ミシュラン2つ星を持つ鮨職人の白いギリシャ風の家~前編~

東京都23区の最南端に位置する大田区蒲田。気候が温暖なため、平安時代から梅が栽培され、梅木村(うめきむら)と呼ばれていました。江戸時代には和中散という薬を商う薬屋が、梅の名木を集めて、東海道を往来する旅人を相手に茶屋を開きました。蒲田梅屋敷として、江戸近郊の梅の名所として有名になり、広重の浮世絵にも描かれています。
今回は、番組初!2週連続スペシャル企画の前編。リモデルで幸せを手に入れたご夫婦の感動秘話をご紹介します。蒲田で120年以上も続く、老舗鮨屋を営むNさんご夫妻。ミシュランガイド東京で2つ星を7年連続獲得した名店です。鮨職人の父に憧れて、家業の鮨屋の4代目を継いだご主人が17年前に建てた店舗兼自宅の3階建てのビル。1階には寿司屋の店舗、2階と3階にご夫婦と愛犬2匹が暮らしています。1階の鮨屋には、伊勢神宮で使われているという最高級の尾州ヒノキでカウンターを作るなど、とことん内装にはこだわったと言います。その分2階と3階の住居部分は予算を削り、簡素なものでした。また、以前はNさんの両親と一人娘の家族5人で暮らしていましたが、娘の結婚を機会に奥様が長年憧れていたエーゲ海に建つギリシャ風民家の雰囲気に、今回改めてリモデルすることにしたのです。

- _問題と課題_
#1 蒲田の鮨屋に関する抜粋にある「1階には寿司屋の店舗、2階と3階にご夫婦と愛犬2匹が暮らしています。」を英語に訳せ。
#2 蒲田の鮨屋に関する抜粋によれば、平安時代の蒲田は何と呼ばれていたか。
#3 蒲田の鮨屋に関する抜粋の最後の文に続けて、本文を書き進めよ。

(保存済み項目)
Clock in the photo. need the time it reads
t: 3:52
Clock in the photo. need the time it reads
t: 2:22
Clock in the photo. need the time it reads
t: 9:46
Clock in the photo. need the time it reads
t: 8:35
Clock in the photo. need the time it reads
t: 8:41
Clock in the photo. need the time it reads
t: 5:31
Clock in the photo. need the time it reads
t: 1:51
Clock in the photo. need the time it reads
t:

---

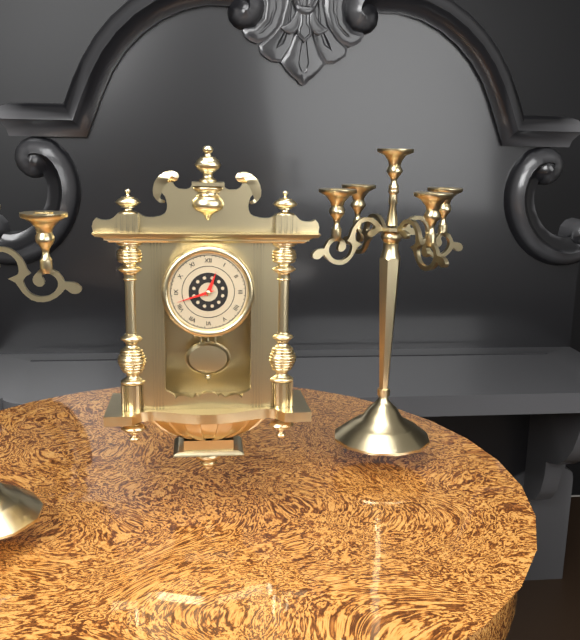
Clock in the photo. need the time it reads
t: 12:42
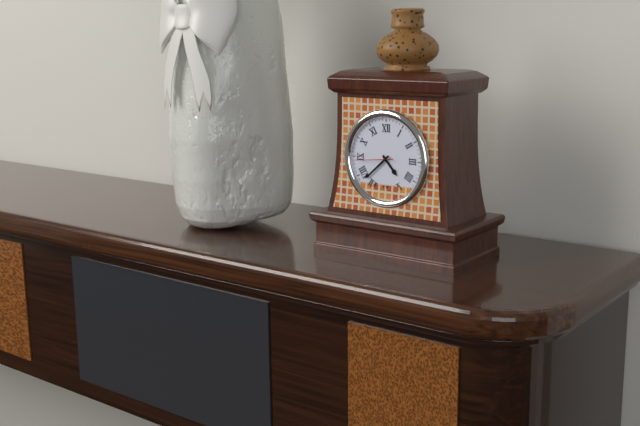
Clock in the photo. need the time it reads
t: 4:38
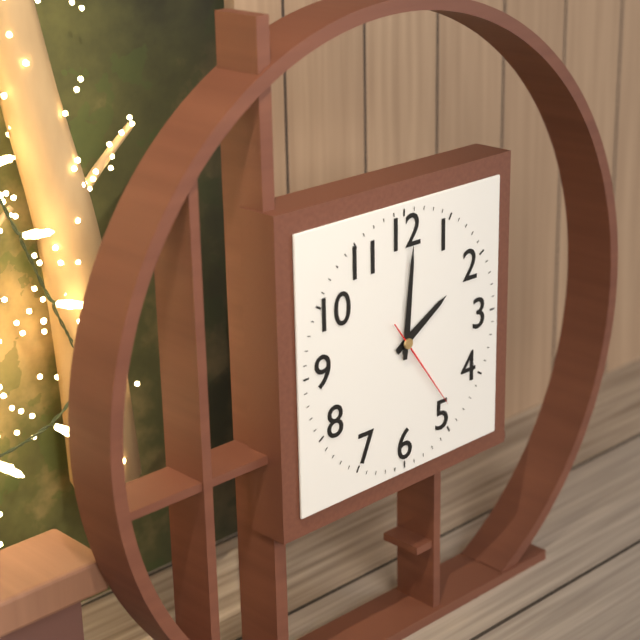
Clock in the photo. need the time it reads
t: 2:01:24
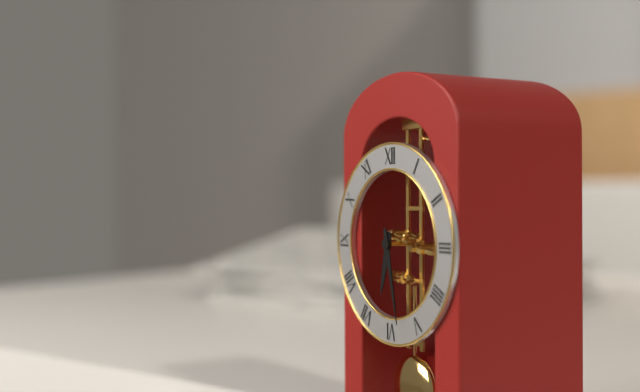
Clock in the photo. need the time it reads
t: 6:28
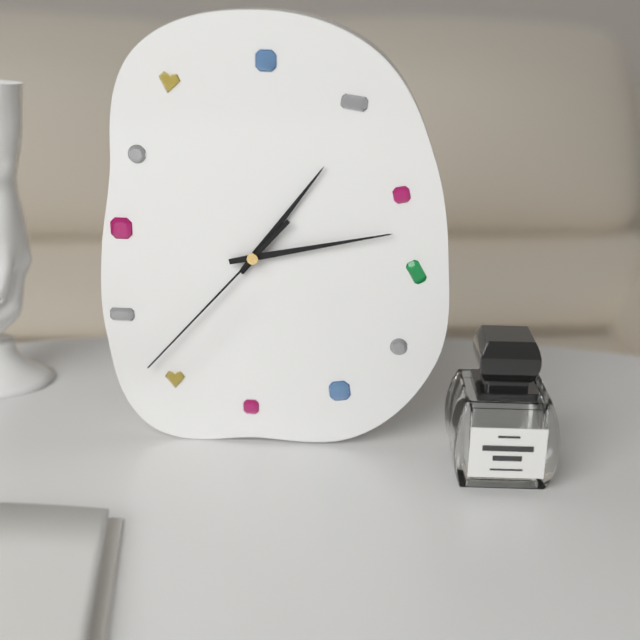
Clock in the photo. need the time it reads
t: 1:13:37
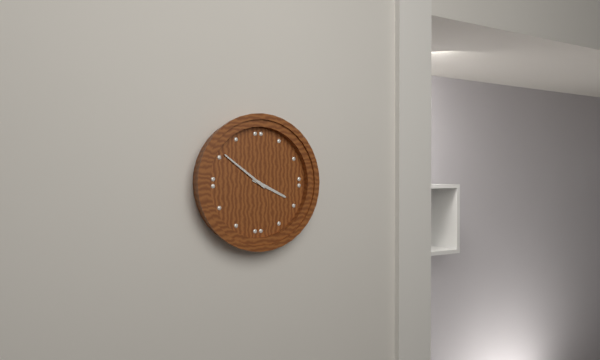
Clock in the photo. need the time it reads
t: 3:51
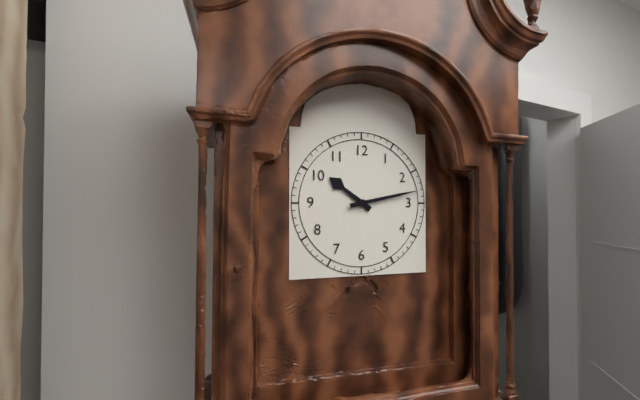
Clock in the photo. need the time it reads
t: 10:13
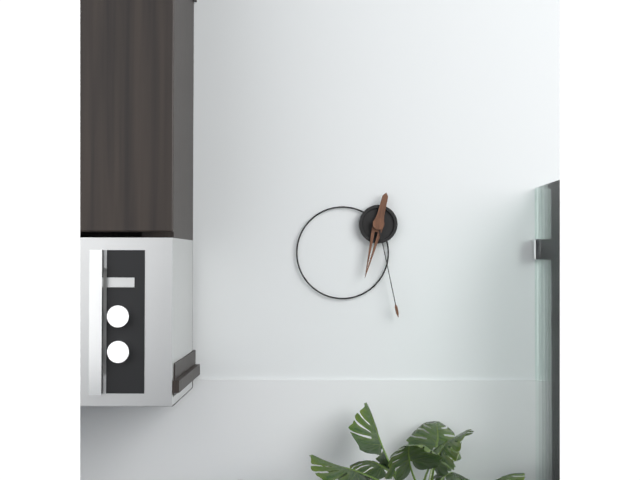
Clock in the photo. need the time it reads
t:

- _課題別解答_
#1 The sushi restaurant occupies the first floor, and the couple and their two dogs live on the second and third floors.

#2 梅木村(うめきむら)と呼ばれていた。

#3
以前、従業員の更衣室として使っていた2階の和室は、ゲストをもてなすサロンに。漆喰仕上げの白壁で、半円のアーチでゆるやかに仕切り、エーゲ海に浮かぶ民家の雰囲気を演出しています。また、天然石風の床材は、愛犬達が快適に過ごせるように床暖房を入れました。サロンの南側には、構造上どうしても抜けない大きな梁がありましたが、目隠しも兼ねて、擬石を用いた壁を設えました。リゾート地の雰囲気を演出しているこの壁は、ディズニーランドなどの装飾も手掛けるアート集団に依頼して作成したもの。モルタルを材料に、時を経て風化したような自然の石壁の風合いを醸し出しています。
実は、住居部分の2・3階は、7年前に一度、Nさんの手によって独力で改修したといいます。10年前、病に倒れた奥様の夢を叶える為、ご主人がお金をかけずリモデルしたわけは・・・。最愛の妻の為に奮闘する夫と闘病に寄り添う愛犬との心温まるストーリーの前編。
 
設計担当:ネイチャーデコール
(http://www.nature-decor.com/)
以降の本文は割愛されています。